-------- Extract provided
C) Annexation or Union with the United States is the Manifest Destiny of British North America, 1868
In the following pages, we purpose showing that centralization and political union is the manifest destiny of British North America and the United States; that the physical character of the country, and the genius of forty millions of people, clearly point to the union of these two countries...
A large party in the Provinces were in favour annexation to the American Republic, as the only safeguard from invasion, and the surest means of
securing commercial progress and the development of the resources of the country. After nearly three years incessant labour, Canada, divided into two Provinces - Quebec and Ontario - with Nova Scotia and New Brunswick, has been federately united into one dominion, called the Dominion of Canada. The first session of the first Dominion Parliament closed in 1868. The acts of this memorable Parliament - memorable for wasting the resources of the country, and imposing onerous taxes on the people; indeed, nothing but general dissatisfaction has ran throughout the maritime colonies. Contrary to the pledges made by the union leaders in the Lower Provinces, and in accordance with the predictions of the anti-unionists newspaper postage, stamp and excise duties, and other heavy fiscal burdens are imposed, which the people, especially in Nova Scotia and New Brunswick, are very unwilling to bear.
British North America is not climatically and geographically adapted to form a Nation.
----------------
### Jobs
A – Reproduce the passage of the annexation extract starting at "C) Annexation or" and ending at "these two countries...".
B – Render this sentence from the annexation extract in Spanish: "The first session of the first Dominion Parliament closed in 1868."
-------- Stored records
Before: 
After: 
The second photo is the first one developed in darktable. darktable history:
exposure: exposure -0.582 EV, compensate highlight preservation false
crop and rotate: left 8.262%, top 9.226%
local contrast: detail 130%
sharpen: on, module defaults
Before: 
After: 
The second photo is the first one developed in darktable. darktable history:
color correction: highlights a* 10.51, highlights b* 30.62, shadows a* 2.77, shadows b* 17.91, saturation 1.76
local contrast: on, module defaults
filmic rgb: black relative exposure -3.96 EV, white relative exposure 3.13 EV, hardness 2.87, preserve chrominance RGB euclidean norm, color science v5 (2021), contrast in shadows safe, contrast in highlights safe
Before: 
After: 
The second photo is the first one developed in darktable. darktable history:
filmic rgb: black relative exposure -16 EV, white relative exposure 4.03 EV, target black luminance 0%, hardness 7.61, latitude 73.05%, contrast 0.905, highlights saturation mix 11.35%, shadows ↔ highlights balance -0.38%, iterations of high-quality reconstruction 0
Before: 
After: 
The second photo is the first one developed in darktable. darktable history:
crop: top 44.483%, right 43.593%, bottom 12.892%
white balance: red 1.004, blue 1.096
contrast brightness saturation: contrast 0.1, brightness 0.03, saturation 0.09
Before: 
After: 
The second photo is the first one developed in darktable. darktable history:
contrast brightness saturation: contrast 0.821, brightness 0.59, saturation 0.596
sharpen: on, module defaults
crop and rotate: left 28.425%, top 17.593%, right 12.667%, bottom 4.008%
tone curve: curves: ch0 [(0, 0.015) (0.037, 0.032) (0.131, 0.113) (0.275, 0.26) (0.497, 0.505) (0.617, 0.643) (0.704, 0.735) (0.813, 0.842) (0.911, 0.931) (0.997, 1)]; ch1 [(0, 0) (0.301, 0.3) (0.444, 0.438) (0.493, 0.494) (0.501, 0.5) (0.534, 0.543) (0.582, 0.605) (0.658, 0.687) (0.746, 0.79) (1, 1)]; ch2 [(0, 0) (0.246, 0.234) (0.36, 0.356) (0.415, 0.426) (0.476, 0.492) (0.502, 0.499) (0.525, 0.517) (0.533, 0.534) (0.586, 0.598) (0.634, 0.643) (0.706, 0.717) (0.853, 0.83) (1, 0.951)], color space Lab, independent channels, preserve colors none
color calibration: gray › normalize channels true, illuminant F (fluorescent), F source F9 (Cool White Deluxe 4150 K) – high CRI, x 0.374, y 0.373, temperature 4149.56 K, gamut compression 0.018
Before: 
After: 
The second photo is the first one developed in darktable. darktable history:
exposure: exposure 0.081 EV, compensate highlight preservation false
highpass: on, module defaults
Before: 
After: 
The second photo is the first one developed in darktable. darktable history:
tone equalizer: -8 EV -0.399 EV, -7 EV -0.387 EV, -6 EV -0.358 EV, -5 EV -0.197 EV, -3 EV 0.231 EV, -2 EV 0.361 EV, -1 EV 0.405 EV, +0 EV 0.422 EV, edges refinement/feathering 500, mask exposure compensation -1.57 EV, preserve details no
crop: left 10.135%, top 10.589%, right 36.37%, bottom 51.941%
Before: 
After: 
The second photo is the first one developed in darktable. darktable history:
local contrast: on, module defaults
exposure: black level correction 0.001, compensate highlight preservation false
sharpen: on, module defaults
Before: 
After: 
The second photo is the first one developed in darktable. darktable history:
----------------
### Answers per task
A –
C) Annexation or Union with the United States is the Manifest Destiny of British North America, 1868
In the following pages, we purpose showing that centralization and political union is the manifest destiny of British North America and the United States; that the physical character of the country, and the genius of forty millions of people, clearly point to the union of these two countries...

B – La primera sesión del primer Parlamento del Dominio se clausuró en 1868.